Cattails (Thypha spp.) The sprouts that emerge from the water, once peeled, can be eaten raw or cooked.
When the canes are very young (about a month), they present an edible raw or cooked pith. The female part (the brown ear) can be roasted and eaten like corn.
The male part (the flowers at the apex), when they open and the set of yellow flowers is seen, they shake to collect pollen, which can be used as flour. The adult roots generate small buds that can be eaten like the shoots.
The roots are also edible, peeled and raw, cooked or dried and ground as flour. The seeds are collected ripe and roasted.
The rhizomes are edible almost all year round, boiled, fried, in embers or in a vinaigrette and abound at a rate of 7 or more tons per hectare.
In autumn and winter they can be more fibrous but they can still be used for their carbohydrates in a similar way to that of reed. 22% of its weight can be used as flour.
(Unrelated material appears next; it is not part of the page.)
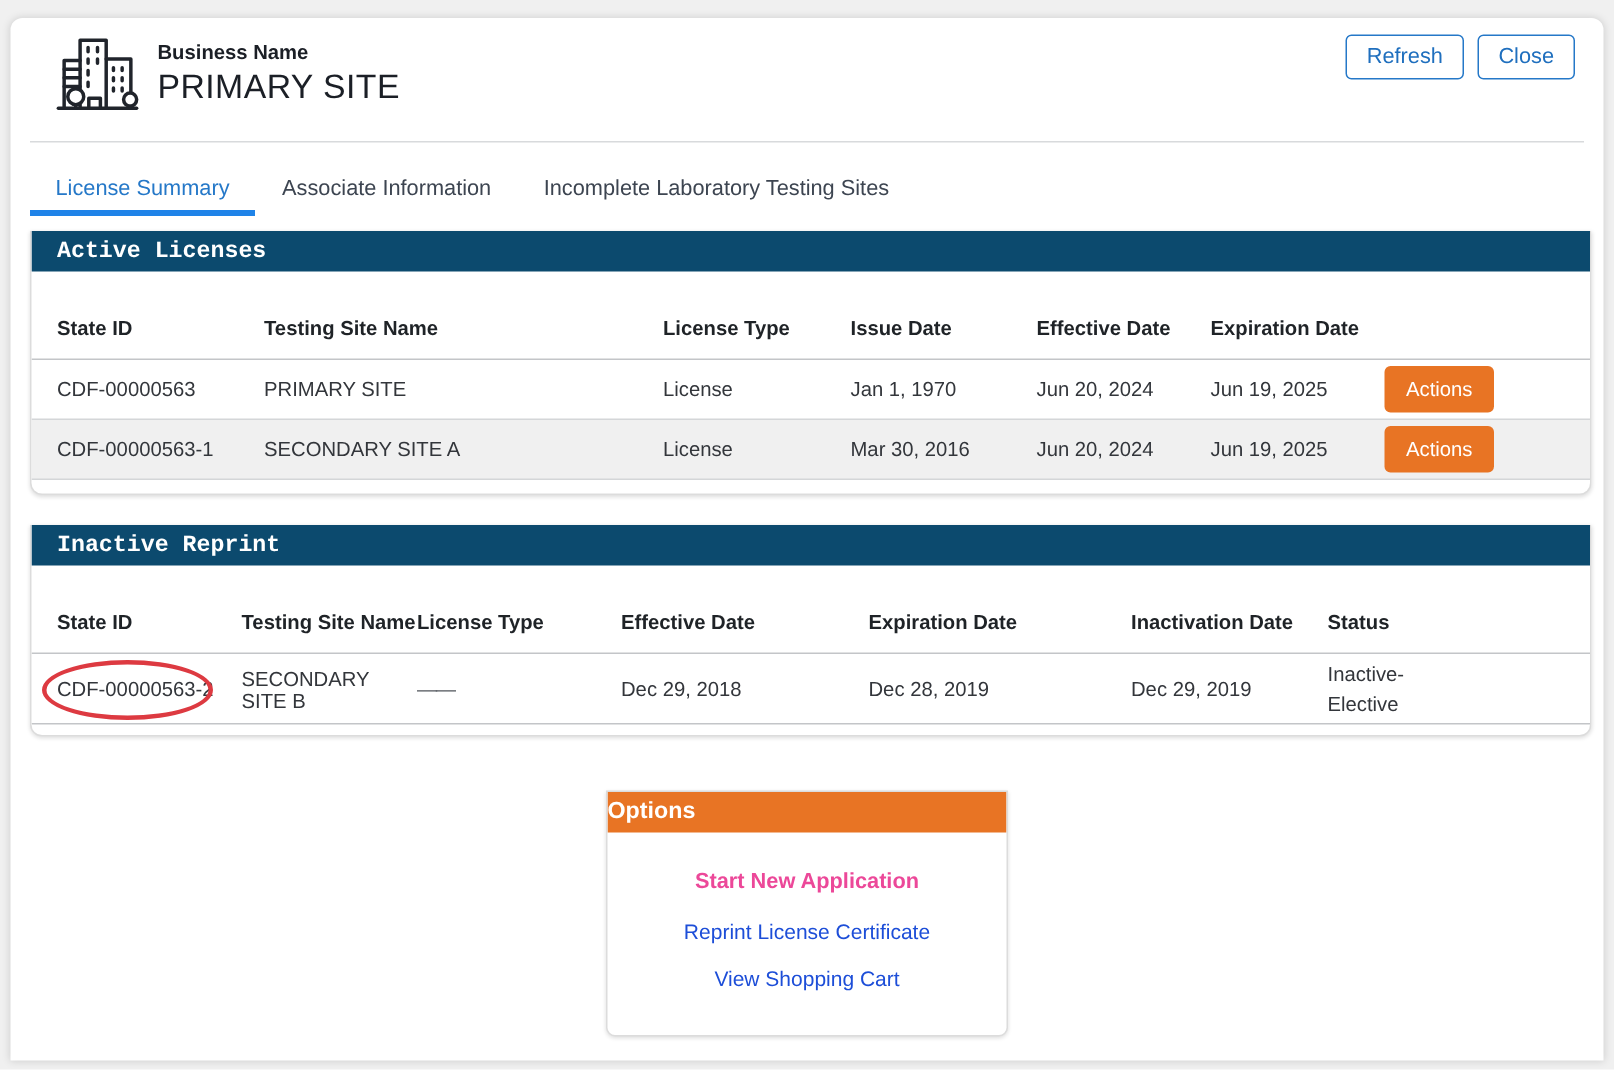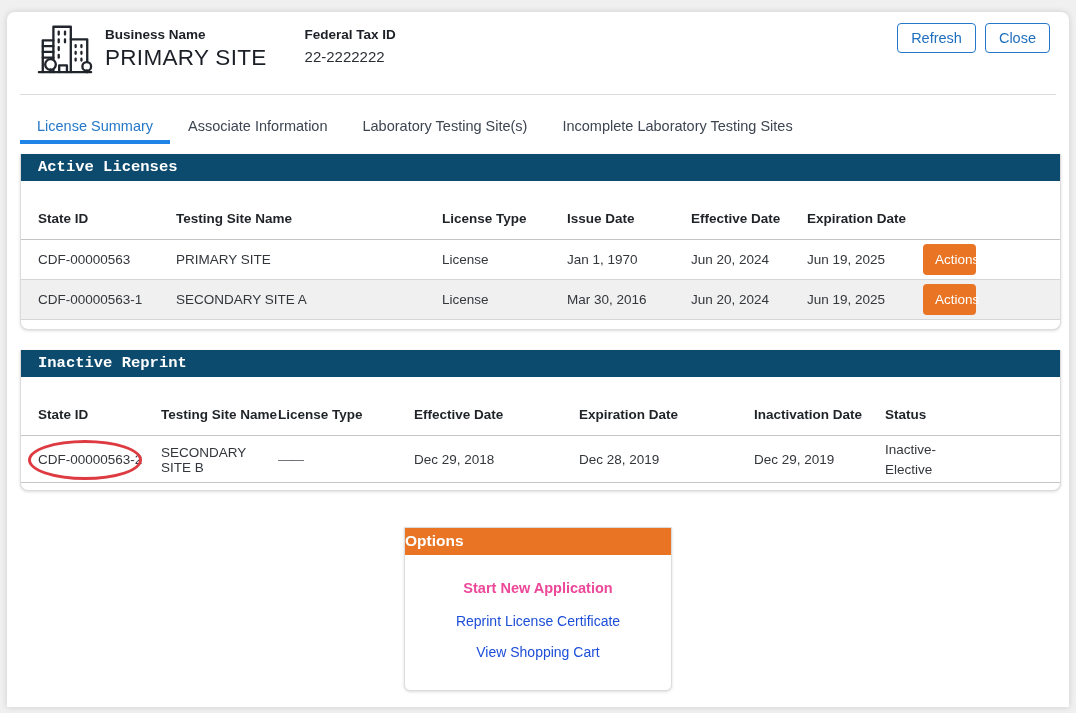"Federal Tax ID" div.hdr-group { html: <div> <div>Federal Tax ID</div> <div>22-2222222</div> </div> -> none }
In winter the bases of the stems can also be used: the plant is cut at ground level and the base is peeled until reaching the nutritive core.
Immature ears can be eaten raw (Duke 1992) or cooked, like ears of corn.
In early summer the ears are covered in pollen, which can be collected to make tortillas or add to soups; mixed with other flours, it is used for pancakes or flatbreads.
Pollen is rich in proteins and vitamins A, B, C and E. You must remove the shells and hairs from the seeds, which can be done by scorching them briefly with fire or sifted with a sieve.
They can be added to stews or porridge and contain up to 20% oil. Pollen, if dried well, can be kept for the winter without getting moldy.
Each spike can provide up to 1.5 g of pollen (INCUPO 1988) and can reach 4000 kg per hectare (Arenas & Scarpa 2003, who reproduce a bromatological study of pollen carried out by M.Charpentier 1998).
Analysis done in Chile (Schmeda et al. 1999) reveals that rhizomes (dry weight) contain around 67% carbohydrates, 6% crude proteins and 1% lipids. Cattails in Sweden yield an average of 1.9 kg / m² of rhizomes that provide more than 1,300 kilocalories (Källman 1988). Someone living in front of a cattail would not have to go hungry: Euell T. Gibbons, a great connoisseur of the food flora of the USA, argued that cattails are the true supermarkets of the swamps (Harrington 1967, Bringle-Clarke 1977, Peterson 1977, Kunkel 1984, Genders 1988, Zurlo & Brandão 1990, Peters et al. 1992, Kershaw 2000). About ten species ofTyphawith edible rhizomes, shoots, spikes and pollen. Two more species are recorded in Argentina:T. latifolia L. andT. subulata.